Given text START
Alcohol has been around since the dawn of civilization. In fact, many theories point to the advent of agriculture as not a way to feed, but a way to ferment and be merry. In the Epic of Gilgamesh, a primitive man is transformed into an absolute gentleman upon imbibe-ment of ancient beer, putting organized drinking (including regulations) at around 3000 BC. Noah of the Bible was no sloucher himself. The first thing he ostensibly did after climbing off his boat was to build a handsome vineyard. Nowadays, alcohol is an almost essential part of social interactions, events, business trades, celebrations and gifts.
However, everyone who has taken a sip knows it’s not all sparkles and rainbows. The green death that befalls many of us the following day can be rather debilitating. For those putting down the party plans, it’s easy for the drinks to keep flowing upon its culmination and the night to end in more of a blur than anticipated and an Uber ride home. So how do we possibly stave off paying the iron price come dawn?
First, we should look at what exactly causes your body to act in such an abhorrent fashion. Come at me, science! Unfortunately, the topic is still rather debated by medical professionals. What we do know is that alcohol is a diuretic, as in it causes your kidneys to purge more often and your runs to the toilet more frequent, which in turn causes dehydration. Additionally, metabolizing alcohol creates a chemical called acetaldehyde, a nasty substance that turns to acetic acid, which decreases function of your two favorite bodily filters.
Symptoms are not only caused by thirst and cellular damage. Alcohol is an addictive substance that causes withdrawal signs in Bacchanalian brothers who don’t want to stop the party. Shakes, anxiety and mood disorders are more associated with not having alcohol in your system rather than the opposite. For those in deep, hair of the dog (or slipping in a morning glass, for those who are unfamiliar) might not seem like the worst idea – given it is in no way better for your physical health. After all, a Bloody Mary certainly tastes like breakfast. But in this state, it is best to seek professional help.
What is termed as alcohol addiction is probably more common than you think. According to the National Survey on Drug Use and Health, 40% of all alcohol drinkers report binge drinking as part of their habits in a given month. Newer findings point out that Americans generally underreport their trips to the bar, with probably about 30 million adults binge drinking at least once week. That’s more than the population of every state, excluding California.
If you feel like you have a serious problem, drughelpline.org offers resources where people can seek help. We always advise drinking responsibility. It’s the classy thing to do.
Given text END
Study material START
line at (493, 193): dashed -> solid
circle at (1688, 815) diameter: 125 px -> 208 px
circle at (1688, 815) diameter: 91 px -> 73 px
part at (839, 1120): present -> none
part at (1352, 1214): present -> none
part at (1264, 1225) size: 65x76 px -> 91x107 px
Study material END
-- What this task involves --
Proceed with the article on alcohol and hangovers, starting after its last sentence. The lines have no role in this work.

-- Answer space --
Darker liquids are worse than clear ones
While you shouldn’t judge a book by its cover, you should definitely judge a drink by its color. Darker spirits, such as whiskey, rum or red wine, will have you feeling the beat of the tambourine far more than clear liquids, such as vodka. Sorry, bourbon lovers, we drink at our peril. This is due to a high concentration of something called congeners that get metabolized into formaldehyde. And while the substance is great for preserving dead frogs in a jar, it is a highly toxic substance to have floating around your veins.
Snacking on protein
One of the worst things you can do is drink on an empty stomach. Party planners should do their guests a favor and spread food options around the room every time people are throwing back the champagne. And while any food will do the trick, protein-rich munchables are highly suggested as they take a relatively long time to digest. Nuts, meat and cheese keep your stomach busy, which in turn keeps your pyloric valve closed longer, stopping flow from your stomach into your intestine where most of the alcohol is absorbed. Eating both slows down the process and dilutes the booze, keeping you from being red-eyed and bushy-tongued come morning.
For those looking to avoid paying the high cost of low living, it might do to put down the beer and the bubbly. While beer may have less alcohol content than some of its cousins, carbonation causes your body to open that pyloric valve faster, pushing your undiluted swill straight to your blood. Higher blood content levels at specific times lead to higher severity of tomorrow’s wrath of the grapes. Stick to drinking alcohol on the rocks with a quick chase of water. You look classier anyway.
Water, water, water
For those of you who wake up clutching your head and whispering horrible nothings to an (possibly) empty room, you may want to reach for some water. Ethanol, the key party ingredient in alcohol, dries out your brain. That’s right, your brain. By suppressing a hormone called arginine vasopressin, which regulates water levels in your body, water is shed from your corpus while on the drink causing your brain to actually decrease in size. Surprise! Shrinkage after a night dancing with the fairies happens in more than just one place.
Escape from divine punishment
Is there not a way to just get rid of it all together? The answer has been, for quite some time, not really. The number of painful things that alcohol does to your system are far too vast and complicated to engineer a pill that sweeps them all away. Mitigating numbers of glasses, making smarter choices, limiting your weekly schedule and staying hydrated are the best ways to avoid waking up to the technicolor yawn. Remember, an aspirin doesn’t hurt. See you at the party.